*Input data:*
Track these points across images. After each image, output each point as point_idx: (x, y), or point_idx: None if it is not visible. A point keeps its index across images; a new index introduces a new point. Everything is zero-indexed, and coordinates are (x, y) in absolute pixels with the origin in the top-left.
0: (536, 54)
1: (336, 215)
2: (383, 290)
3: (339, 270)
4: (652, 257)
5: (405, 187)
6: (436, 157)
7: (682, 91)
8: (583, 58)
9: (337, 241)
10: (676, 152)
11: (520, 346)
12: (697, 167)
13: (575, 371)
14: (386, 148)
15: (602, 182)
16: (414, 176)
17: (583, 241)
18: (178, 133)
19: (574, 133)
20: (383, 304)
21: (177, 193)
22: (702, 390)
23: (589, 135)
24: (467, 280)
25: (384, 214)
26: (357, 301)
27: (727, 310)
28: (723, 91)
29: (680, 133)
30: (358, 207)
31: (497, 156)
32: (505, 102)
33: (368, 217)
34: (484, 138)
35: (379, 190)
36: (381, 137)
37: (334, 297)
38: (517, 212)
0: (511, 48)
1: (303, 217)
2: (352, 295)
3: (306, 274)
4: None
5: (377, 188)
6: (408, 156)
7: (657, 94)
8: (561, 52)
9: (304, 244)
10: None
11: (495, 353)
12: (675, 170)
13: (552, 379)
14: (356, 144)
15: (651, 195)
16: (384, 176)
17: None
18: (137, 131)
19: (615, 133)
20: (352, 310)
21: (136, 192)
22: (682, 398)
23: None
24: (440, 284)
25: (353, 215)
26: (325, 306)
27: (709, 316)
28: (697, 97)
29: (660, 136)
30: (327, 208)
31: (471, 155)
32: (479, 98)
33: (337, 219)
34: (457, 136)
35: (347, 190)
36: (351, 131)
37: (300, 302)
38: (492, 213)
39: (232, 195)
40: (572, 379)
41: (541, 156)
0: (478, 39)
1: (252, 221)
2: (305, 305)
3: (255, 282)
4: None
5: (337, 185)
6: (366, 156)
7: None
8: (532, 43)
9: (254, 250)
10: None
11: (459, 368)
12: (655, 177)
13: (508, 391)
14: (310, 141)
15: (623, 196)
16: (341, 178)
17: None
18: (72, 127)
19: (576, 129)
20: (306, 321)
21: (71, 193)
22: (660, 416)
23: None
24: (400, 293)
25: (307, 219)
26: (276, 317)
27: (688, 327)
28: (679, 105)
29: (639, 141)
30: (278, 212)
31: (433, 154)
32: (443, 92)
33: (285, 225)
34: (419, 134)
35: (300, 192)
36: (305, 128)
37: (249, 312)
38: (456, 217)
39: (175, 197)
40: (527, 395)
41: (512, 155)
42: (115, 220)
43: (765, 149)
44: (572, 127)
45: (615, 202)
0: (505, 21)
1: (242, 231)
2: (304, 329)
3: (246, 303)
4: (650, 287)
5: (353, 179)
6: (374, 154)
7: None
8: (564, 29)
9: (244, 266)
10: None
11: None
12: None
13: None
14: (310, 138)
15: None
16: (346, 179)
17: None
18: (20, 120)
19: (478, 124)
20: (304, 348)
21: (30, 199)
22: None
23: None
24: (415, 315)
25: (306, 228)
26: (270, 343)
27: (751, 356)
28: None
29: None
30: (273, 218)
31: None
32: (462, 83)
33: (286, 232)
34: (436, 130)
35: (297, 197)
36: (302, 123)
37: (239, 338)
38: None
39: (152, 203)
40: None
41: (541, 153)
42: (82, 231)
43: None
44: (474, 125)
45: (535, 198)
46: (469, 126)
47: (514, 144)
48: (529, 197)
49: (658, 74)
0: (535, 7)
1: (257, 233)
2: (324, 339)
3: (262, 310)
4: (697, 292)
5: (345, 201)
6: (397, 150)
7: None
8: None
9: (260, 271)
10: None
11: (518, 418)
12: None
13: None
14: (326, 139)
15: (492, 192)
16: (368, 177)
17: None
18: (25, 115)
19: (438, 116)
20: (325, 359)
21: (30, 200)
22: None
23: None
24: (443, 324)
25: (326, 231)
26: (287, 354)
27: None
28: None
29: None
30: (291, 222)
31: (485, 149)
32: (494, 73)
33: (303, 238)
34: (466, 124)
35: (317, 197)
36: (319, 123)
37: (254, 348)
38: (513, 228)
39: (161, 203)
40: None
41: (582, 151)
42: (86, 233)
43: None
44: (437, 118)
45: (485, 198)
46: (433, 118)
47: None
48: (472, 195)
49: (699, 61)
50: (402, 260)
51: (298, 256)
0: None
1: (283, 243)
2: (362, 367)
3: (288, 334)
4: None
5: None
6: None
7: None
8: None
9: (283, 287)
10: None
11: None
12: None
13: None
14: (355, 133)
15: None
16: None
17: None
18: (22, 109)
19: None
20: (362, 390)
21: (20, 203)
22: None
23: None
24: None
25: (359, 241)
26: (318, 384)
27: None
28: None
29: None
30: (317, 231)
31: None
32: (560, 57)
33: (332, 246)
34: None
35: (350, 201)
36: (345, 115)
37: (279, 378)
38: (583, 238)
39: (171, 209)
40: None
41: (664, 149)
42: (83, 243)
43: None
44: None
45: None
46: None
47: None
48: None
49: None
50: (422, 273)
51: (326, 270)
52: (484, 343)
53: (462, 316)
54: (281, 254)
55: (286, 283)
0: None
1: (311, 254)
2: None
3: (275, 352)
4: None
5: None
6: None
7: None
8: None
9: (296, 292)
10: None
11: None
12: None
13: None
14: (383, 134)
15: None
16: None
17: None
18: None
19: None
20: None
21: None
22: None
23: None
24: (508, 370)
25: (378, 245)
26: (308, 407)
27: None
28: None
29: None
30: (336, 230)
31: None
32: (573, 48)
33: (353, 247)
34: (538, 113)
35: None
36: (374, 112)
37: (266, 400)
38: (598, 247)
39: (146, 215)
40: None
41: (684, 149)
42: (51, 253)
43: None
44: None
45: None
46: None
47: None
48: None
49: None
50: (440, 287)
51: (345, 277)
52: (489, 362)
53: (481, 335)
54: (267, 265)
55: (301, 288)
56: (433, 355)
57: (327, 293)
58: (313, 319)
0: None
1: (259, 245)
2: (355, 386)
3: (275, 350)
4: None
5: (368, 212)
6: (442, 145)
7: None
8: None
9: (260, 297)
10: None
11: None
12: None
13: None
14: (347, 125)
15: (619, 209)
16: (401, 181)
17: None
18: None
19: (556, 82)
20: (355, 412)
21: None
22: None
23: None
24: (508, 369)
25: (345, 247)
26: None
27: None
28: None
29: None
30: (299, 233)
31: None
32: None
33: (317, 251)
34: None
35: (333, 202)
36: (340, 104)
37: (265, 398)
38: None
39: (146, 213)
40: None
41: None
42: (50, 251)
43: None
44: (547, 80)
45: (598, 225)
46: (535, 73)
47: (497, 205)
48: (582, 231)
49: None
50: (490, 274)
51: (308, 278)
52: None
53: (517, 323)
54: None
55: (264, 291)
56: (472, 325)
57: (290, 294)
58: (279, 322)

*Task objective:* Output the complete data verbatim.

*Result of the exercise:*
Track these points across images. After each image, output each point as point_idx: (x, y), or point_idx: None if it is not visible. A point keeps its index across images; a new index introduces a new point. Everything is zero-indexed, and coordinates are (x, y) in absolute pixels with the origin in the top-left.
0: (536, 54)
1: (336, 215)
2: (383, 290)
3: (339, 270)
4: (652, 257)
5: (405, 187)
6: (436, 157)
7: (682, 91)
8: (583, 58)
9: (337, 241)
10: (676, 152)
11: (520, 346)
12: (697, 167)
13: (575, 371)
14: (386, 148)
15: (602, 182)
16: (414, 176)
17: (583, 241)
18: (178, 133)
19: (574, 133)
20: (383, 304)
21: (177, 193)
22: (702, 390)
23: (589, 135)
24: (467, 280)
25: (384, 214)
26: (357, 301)
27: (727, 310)
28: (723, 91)
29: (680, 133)
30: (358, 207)
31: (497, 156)
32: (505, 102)
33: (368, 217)
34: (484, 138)
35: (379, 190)
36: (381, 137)
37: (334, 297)
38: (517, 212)
0: (511, 48)
1: (303, 217)
2: (352, 295)
3: (306, 274)
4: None
5: (377, 188)
6: (408, 156)
7: (657, 94)
8: (561, 52)
9: (304, 244)
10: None
11: (495, 353)
12: (675, 170)
13: (552, 379)
14: (356, 144)
15: (651, 195)
16: (384, 176)
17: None
18: (137, 131)
19: (615, 133)
20: (352, 310)
21: (136, 192)
22: (682, 398)
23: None
24: (440, 284)
25: (353, 215)
26: (325, 306)
27: (709, 316)
28: (697, 97)
29: (660, 136)
30: (327, 208)
31: (471, 155)
32: (479, 98)
33: (337, 219)
34: (457, 136)
35: (347, 190)
36: (351, 131)
37: (300, 302)
38: (492, 213)
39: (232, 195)
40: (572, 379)
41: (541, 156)
0: (478, 39)
1: (252, 221)
2: (305, 305)
3: (255, 282)
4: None
5: (337, 185)
6: (366, 156)
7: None
8: (532, 43)
9: (254, 250)
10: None
11: (459, 368)
12: (655, 177)
13: (508, 391)
14: (310, 141)
15: (623, 196)
16: (341, 178)
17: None
18: (72, 127)
19: (576, 129)
20: (306, 321)
21: (71, 193)
22: (660, 416)
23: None
24: (400, 293)
25: (307, 219)
26: (276, 317)
27: (688, 327)
28: (679, 105)
29: (639, 141)
30: (278, 212)
31: (433, 154)
32: (443, 92)
33: (285, 225)
34: (419, 134)
35: (300, 192)
36: (305, 128)
37: (249, 312)
38: (456, 217)
39: (175, 197)
40: (527, 395)
41: (512, 155)
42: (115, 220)
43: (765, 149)
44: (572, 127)
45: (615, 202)
0: (505, 21)
1: (242, 231)
2: (304, 329)
3: (246, 303)
4: (650, 287)
5: (353, 179)
6: (374, 154)
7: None
8: (564, 29)
9: (244, 266)
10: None
11: None
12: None
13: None
14: (310, 138)
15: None
16: (346, 179)
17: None
18: (20, 120)
19: (478, 124)
20: (304, 348)
21: (30, 199)
22: None
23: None
24: (415, 315)
25: (306, 228)
26: (270, 343)
27: (751, 356)
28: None
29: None
30: (273, 218)
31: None
32: (462, 83)
33: (286, 232)
34: (436, 130)
35: (297, 197)
36: (302, 123)
37: (239, 338)
38: None
39: (152, 203)
40: None
41: (541, 153)
42: (82, 231)
43: None
44: (474, 125)
45: (535, 198)
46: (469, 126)
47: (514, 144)
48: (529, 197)
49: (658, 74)
0: (535, 7)
1: (257, 233)
2: (324, 339)
3: (262, 310)
4: (697, 292)
5: (345, 201)
6: (397, 150)
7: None
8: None
9: (260, 271)
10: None
11: (518, 418)
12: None
13: None
14: (326, 139)
15: (492, 192)
16: (368, 177)
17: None
18: (25, 115)
19: (438, 116)
20: (325, 359)
21: (30, 200)
22: None
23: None
24: (443, 324)
25: (326, 231)
26: (287, 354)
27: None
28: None
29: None
30: (291, 222)
31: (485, 149)
32: (494, 73)
33: (303, 238)
34: (466, 124)
35: (317, 197)
36: (319, 123)
37: (254, 348)
38: (513, 228)
39: (161, 203)
40: None
41: (582, 151)
42: (86, 233)
43: None
44: (437, 118)
45: (485, 198)
46: (433, 118)
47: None
48: (472, 195)
49: (699, 61)
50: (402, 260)
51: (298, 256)
0: None
1: (283, 243)
2: (362, 367)
3: (288, 334)
4: None
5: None
6: None
7: None
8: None
9: (283, 287)
10: None
11: None
12: None
13: None
14: (355, 133)
15: None
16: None
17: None
18: (22, 109)
19: None
20: (362, 390)
21: (20, 203)
22: None
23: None
24: None
25: (359, 241)
26: (318, 384)
27: None
28: None
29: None
30: (317, 231)
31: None
32: (560, 57)
33: (332, 246)
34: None
35: (350, 201)
36: (345, 115)
37: (279, 378)
38: (583, 238)
39: (171, 209)
40: None
41: (664, 149)
42: (83, 243)
43: None
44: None
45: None
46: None
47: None
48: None
49: None
50: (422, 273)
51: (326, 270)
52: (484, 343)
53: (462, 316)
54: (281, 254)
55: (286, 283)
0: None
1: (311, 254)
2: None
3: (275, 352)
4: None
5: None
6: None
7: None
8: None
9: (296, 292)
10: None
11: None
12: None
13: None
14: (383, 134)
15: None
16: None
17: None
18: None
19: None
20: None
21: None
22: None
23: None
24: (508, 370)
25: (378, 245)
26: (308, 407)
27: None
28: None
29: None
30: (336, 230)
31: None
32: (573, 48)
33: (353, 247)
34: (538, 113)
35: None
36: (374, 112)
37: (266, 400)
38: (598, 247)
39: (146, 215)
40: None
41: (684, 149)
42: (51, 253)
43: None
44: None
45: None
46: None
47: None
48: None
49: None
50: (440, 287)
51: (345, 277)
52: (489, 362)
53: (481, 335)
54: (267, 265)
55: (301, 288)
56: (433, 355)
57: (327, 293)
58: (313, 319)
0: None
1: (259, 245)
2: (355, 386)
3: (275, 350)
4: None
5: (368, 212)
6: (442, 145)
7: None
8: None
9: (260, 297)
10: None
11: None
12: None
13: None
14: (347, 125)
15: (619, 209)
16: (401, 181)
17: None
18: None
19: (556, 82)
20: (355, 412)
21: None
22: None
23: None
24: (508, 369)
25: (345, 247)
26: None
27: None
28: None
29: None
30: (299, 233)
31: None
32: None
33: (317, 251)
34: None
35: (333, 202)
36: (340, 104)
37: (265, 398)
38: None
39: (146, 213)
40: None
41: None
42: (50, 251)
43: None
44: (547, 80)
45: (598, 225)
46: (535, 73)
47: (497, 205)
48: (582, 231)
49: None
50: (490, 274)
51: (308, 278)
52: None
53: (517, 323)
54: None
55: (264, 291)
56: (472, 325)
57: (290, 294)
58: (279, 322)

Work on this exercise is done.